>>

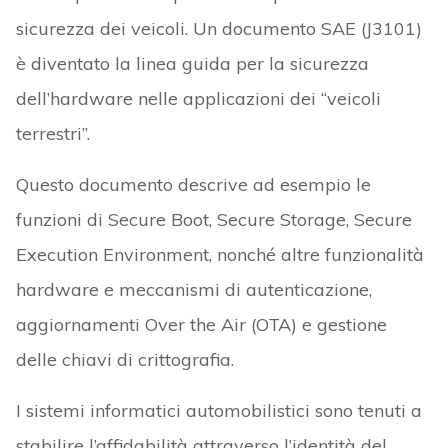
sicurezza dei veicoli. Un documento SAE (J3101)
è diventato la linea guida per la sicurezza
dell’hardware nelle applicazioni dei “veicoli
terrestri”.
Questo documento descrive ad esempio le
funzioni di Secure Boot, Secure Storage, Secure
Execution Environment, nonché altre funzionalità
hardware e meccanismi di autenticazione,
aggiornamenti Over the Air (OTA) e gestione
delle chiavi di crittografia.
I sistemi informatici automobilistici sono tenuti a
stabilire l’affidabilità attraverso l’identità del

<<

Work request => Output every text line in these entries as a JSON list of strings, one string per line. Skip blank lines and leave the pictures out.

Exercise response =>
[
  "sicurezza dei veicoli. Un documento SAE (J3101)",
  "è diventato la linea guida per la sicurezza",
  "dell’hardware nelle applicazioni dei “veicoli",
  "terrestri”.",
  "Questo documento descrive ad esempio le",
  "funzioni di Secure Boot, Secure Storage, Secure",
  "Execution Environment, nonché altre funzionalità",
  "hardware e meccanismi di autenticazione,",
  "aggiornamenti Over the Air (OTA) e gestione",
  "delle chiavi di crittografia.",
  "I sistemi informatici automobilistici sono tenuti a",
  "stabilire l’affidabilità attraverso l’identità del"
]